→ WORK REQUEST 1
Return the rows word for word, from the start of the rows through the line containing "Адрес редакции: 632951, Новосибирская", inclusive, and leave the pictures out of your answer.
→ WORK REQUEST 2
Extend the retail business text about Lovehoney and Ofo, continuing on from its final sentence.

→ DOCUMENT EXTRACT
━━━━━━━━

As with all Lovehoney’s products, it will turn up in plain, discreet brown packaging. But once you get it inside, you can turn the box inside out and it doubles up as a nicely designed container for your new toys.
Lovehoney’s business has always been based solely online, and they have always operated a direct-to-consumer business model, only selling through their own sales channels. Given that most people ordering Lovehoney’s products want to keep the nature of their order private from prying eyes, a DTC model makes sense. This means they can control their advertising approach (avoiding strategies such as retargeting), and by owning the entire sales process, they can monitor what their customers are interested in, which puts them in the perfect position to launch the Play Box.
Founded in 2002, Lovehoney has been selling sex toys to the British public for nearly two decades, and was acquired by Telemos Capital in June 2018.
Ofo turns to e-commerce
Chinese users of bike-sharing service Ofo can convert their locked-up cash deposits into digital currency, which can be used to purchase a range of around 40 products – from coffee to snacks to paper towels – at a discount.

━━━━━━━━

→ PROVIDED RECORDS
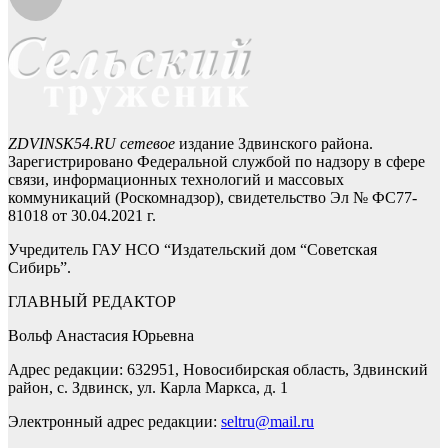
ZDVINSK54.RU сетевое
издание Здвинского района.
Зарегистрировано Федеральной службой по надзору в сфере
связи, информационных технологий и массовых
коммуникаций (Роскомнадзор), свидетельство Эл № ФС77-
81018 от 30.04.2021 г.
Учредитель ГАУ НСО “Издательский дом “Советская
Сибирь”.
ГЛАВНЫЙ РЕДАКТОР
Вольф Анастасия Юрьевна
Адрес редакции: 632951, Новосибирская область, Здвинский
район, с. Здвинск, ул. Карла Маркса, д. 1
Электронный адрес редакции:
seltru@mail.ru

━━━━━━━━

→ EXERCISE RESULT 1
ZDVINSK54.RU сетевое
издание Здвинского района.
Зарегистрировано Федеральной службой по надзору в сфере
связи, информационных технологий и массовых
коммуникаций (Роскомнадзор), свидетельство Эл № ФС77-
81018 от 30.04.2021 г.
Учредитель ГАУ НСО “Издательский дом “Советская
Сибирь”.
ГЛАВНЫЙ РЕДАКТОР
Вольф Анастасия Юрьевна
Адрес редакции: 632951, Новосибирская область, Здвинский

→ EXERCISE RESULT 2
Since the beginning of February, Ofo users who haven’t requested a deposit refund have found a new option in the Ofo app called ‘Discount Mall’. Here, they can choose to ‘upgrade’ their deposit to tokens, which can be used for shopping.
Ofo, which has reportedly exited all of its ex-China markets (and which exited London in January 2019), has made several efforts to monetise its platform in the wake of the cash crunch, such as on-bike and in-app advertising. It has also encouraged users to join peer-to-peer lending schemes.
With the omens looking bleak for Ofo, this looks like an attempt to appease customers who are demanding deposits back. At the height of their powers in the UK, Ofo had 6,000 bikes across several English cities, as it looked to become the Uber of bikes. Whether this e-commerce model will help the business stay alive remains to be seen. The Chinese business employs around 600 people, and has over USD$2bn (£1.5bn) in investment.